==== Exercise data

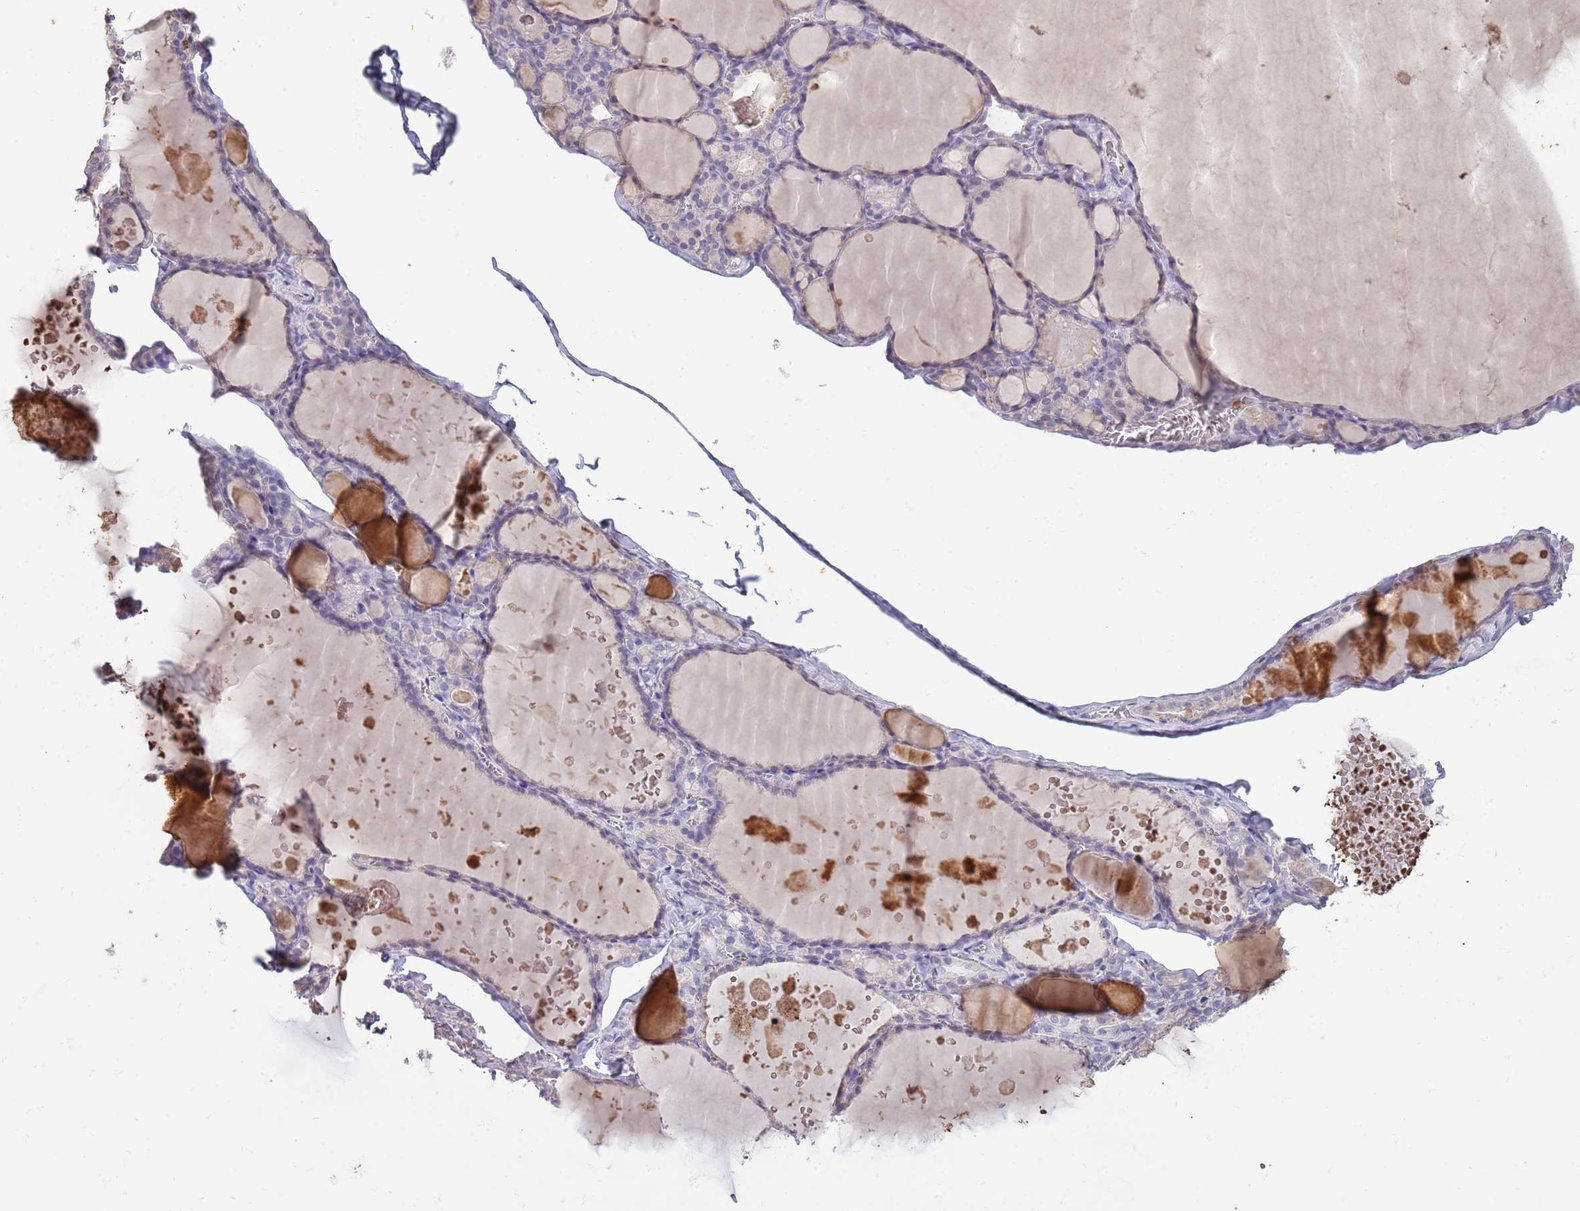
{"staining": {"intensity": "negative", "quantity": "none", "location": "none"}, "tissue": "thyroid gland", "cell_type": "Glandular cells", "image_type": "normal", "snomed": [{"axis": "morphology", "description": "Normal tissue, NOS"}, {"axis": "topography", "description": "Thyroid gland"}], "caption": "This is a photomicrograph of immunohistochemistry staining of normal thyroid gland, which shows no positivity in glandular cells. (DAB (3,3'-diaminobenzidine) immunohistochemistry, high magnification).", "gene": "P2RY13", "patient": {"sex": "male", "age": 56}}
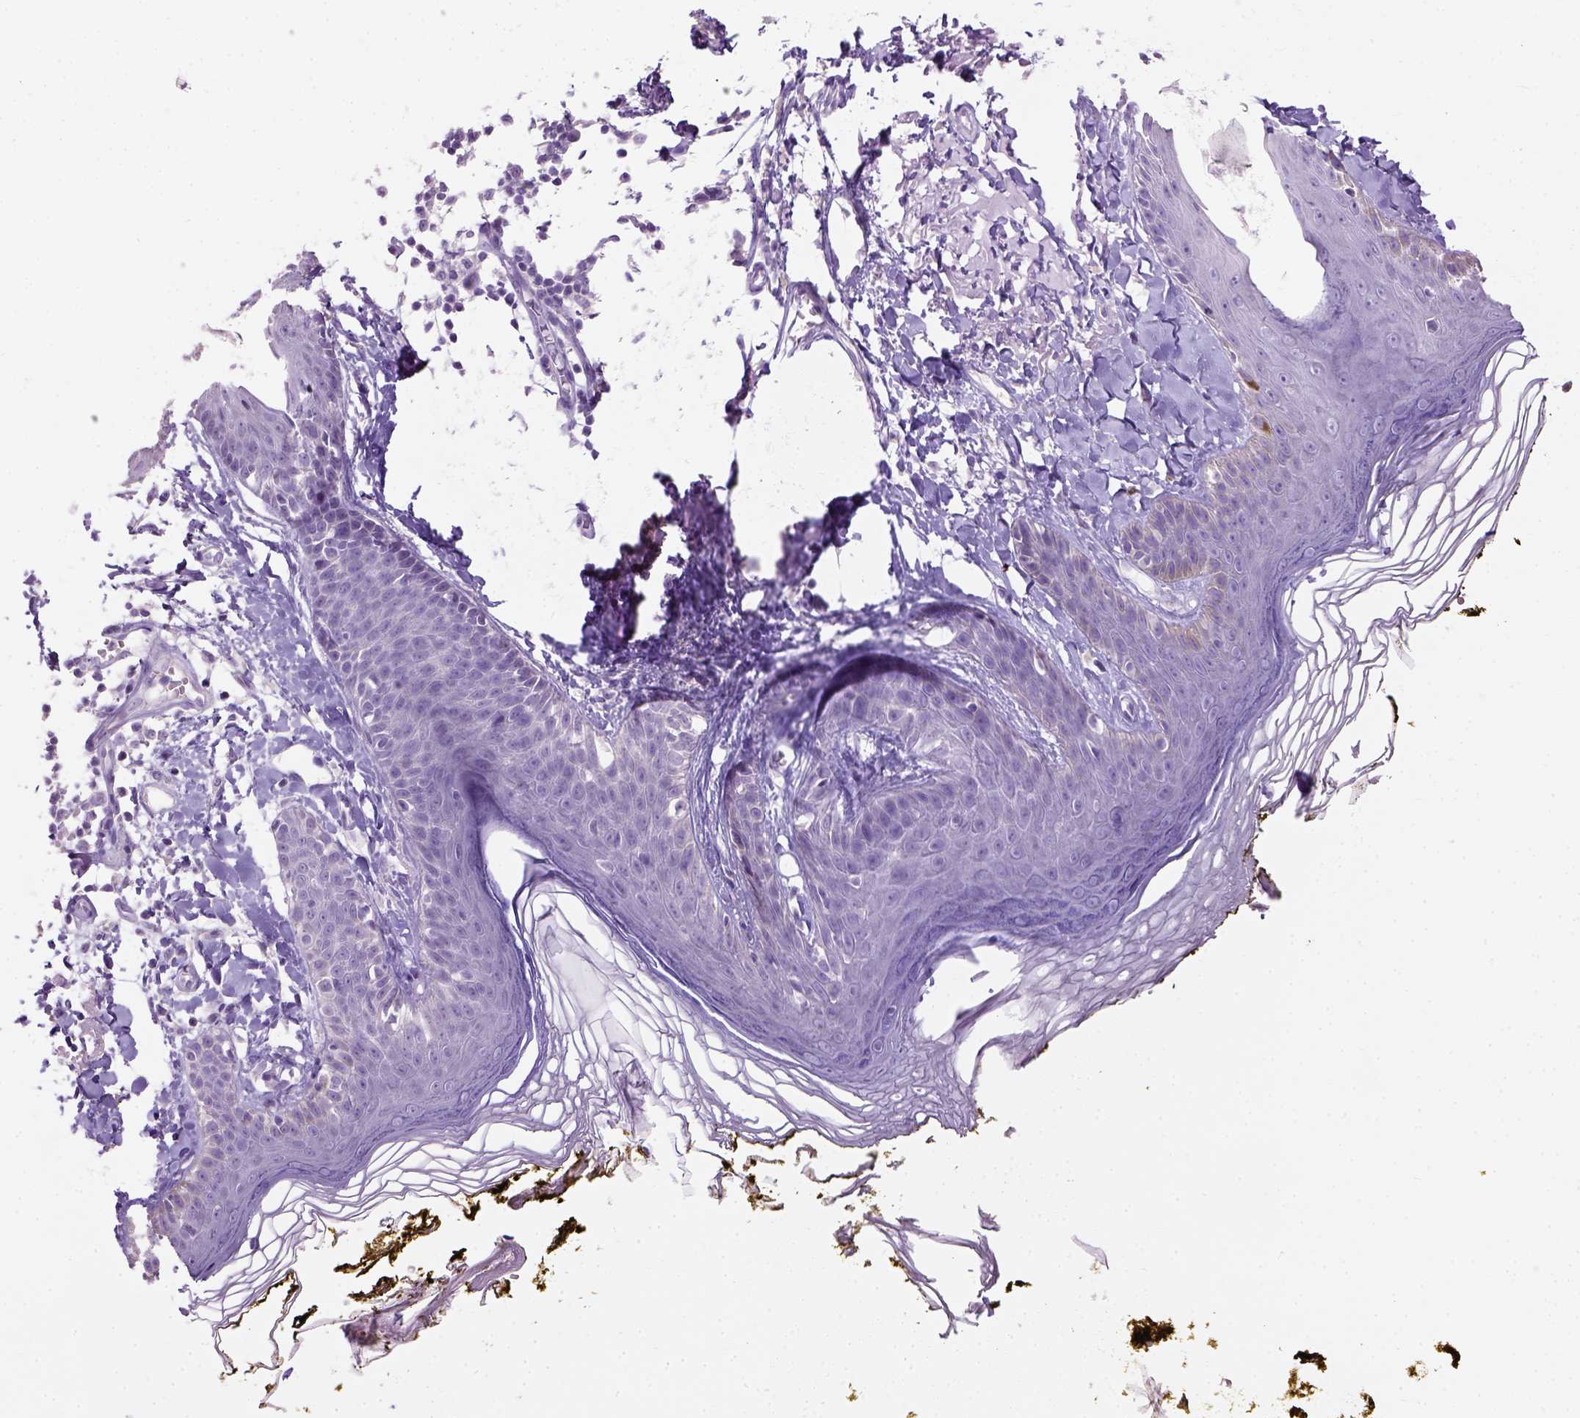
{"staining": {"intensity": "negative", "quantity": "none", "location": "none"}, "tissue": "skin", "cell_type": "Fibroblasts", "image_type": "normal", "snomed": [{"axis": "morphology", "description": "Normal tissue, NOS"}, {"axis": "topography", "description": "Skin"}], "caption": "High power microscopy photomicrograph of an immunohistochemistry image of normal skin, revealing no significant expression in fibroblasts.", "gene": "CYP24A1", "patient": {"sex": "male", "age": 76}}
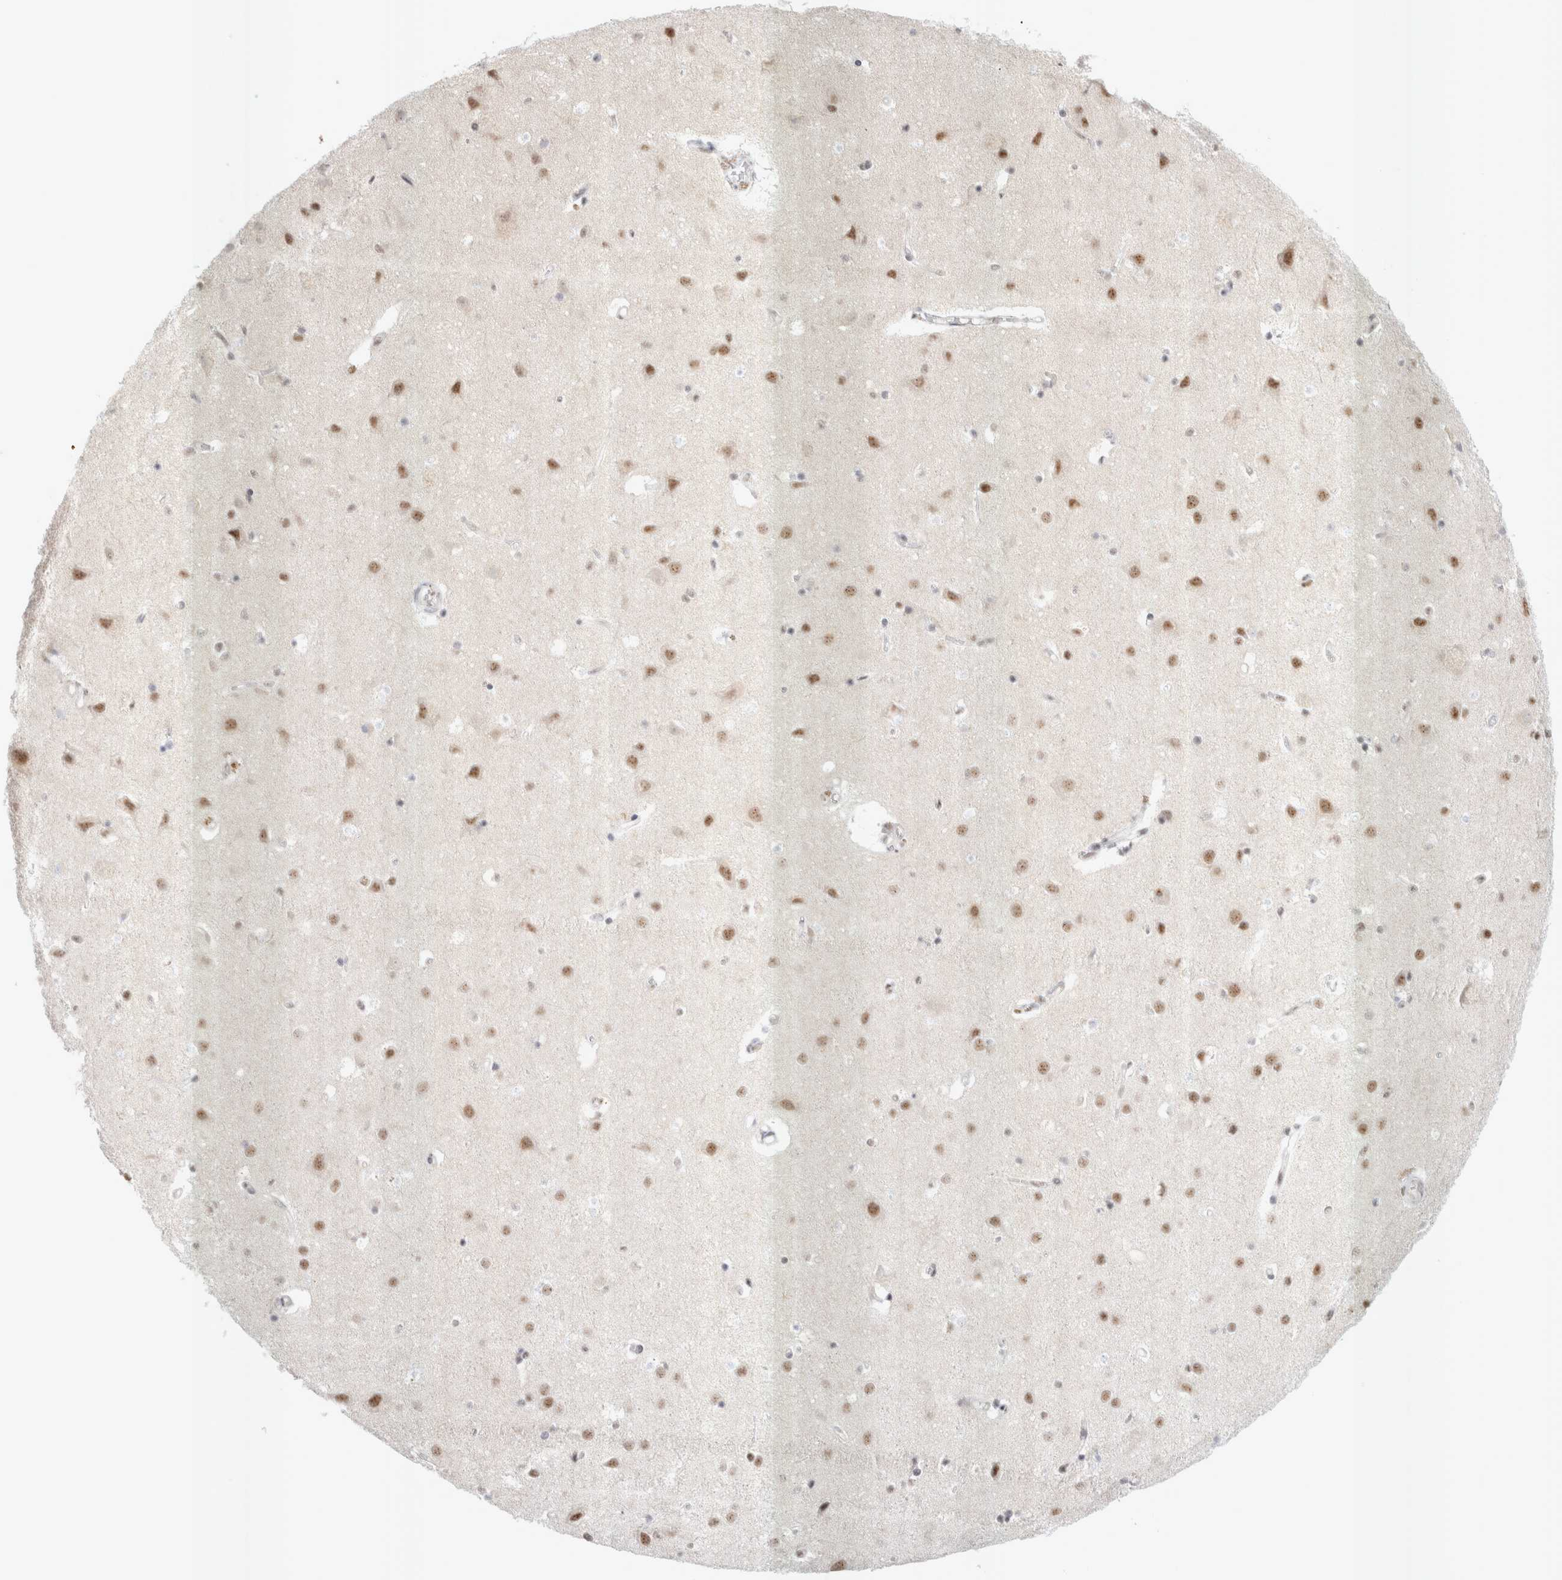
{"staining": {"intensity": "weak", "quantity": "25%-75%", "location": "nuclear"}, "tissue": "cerebral cortex", "cell_type": "Endothelial cells", "image_type": "normal", "snomed": [{"axis": "morphology", "description": "Normal tissue, NOS"}, {"axis": "topography", "description": "Cerebral cortex"}], "caption": "This photomicrograph reveals IHC staining of benign human cerebral cortex, with low weak nuclear expression in approximately 25%-75% of endothelial cells.", "gene": "TRMT12", "patient": {"sex": "male", "age": 54}}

========

Problem statement - Keep the pictures out of the copy and return the rest of the data above exactly.

Your response -
{"staining": {"intensity": "negative", "quantity": "none", "location": "none"}, "tissue": "thyroid gland", "cell_type": "Glandular cells", "image_type": "normal", "snomed": [{"axis": "morphology", "description": "Normal tissue, NOS"}, {"axis": "topography", "description": "Thyroid gland"}], "caption": "This is a photomicrograph of immunohistochemistry staining of normal thyroid gland, which shows no positivity in glandular cells. (DAB (3,3'-diaminobenzidine) immunohistochemistry, high magnification).", "gene": "P2RY13", "patient": {"sex": "male", "age": 56}}
{"staining": {"intensity": "negative", "quantity": "none", "location": "none"}, "tissue": "skin", "cell_type": "Fibroblasts", "image_type": "normal", "snomed": [{"axis": "morphology", "description": "Normal tissue, NOS"}, {"axis": "topography", "description": "Skin"}], "caption": "High power microscopy photomicrograph of an immunohistochemistry image of normal skin, revealing no significant expression in fibroblasts.", "gene": "CYP24A1", "patient": {"sex": "male", "age": 76}}
{"staining": {"intensity": "weak", "quantity": "25%-75%", "location": "nuclear"}, "tissue": "cerebral cortex", "cell_type": "Endothelial cells", "image_type": "normal", "snomed": [{"axis": "morphology", "description": "Normal tissue, NOS"}, {"axis": "topography", "description": "Cerebral cortex"}], "caption": "This photomicrograph reveals IHC staining of benign human cerebral cortex, with low weak nuclear expression in approximately 25%-75% of endothelial cells.", "gene": "TRMT12", "patient": {"sex": "male", "age": 54}}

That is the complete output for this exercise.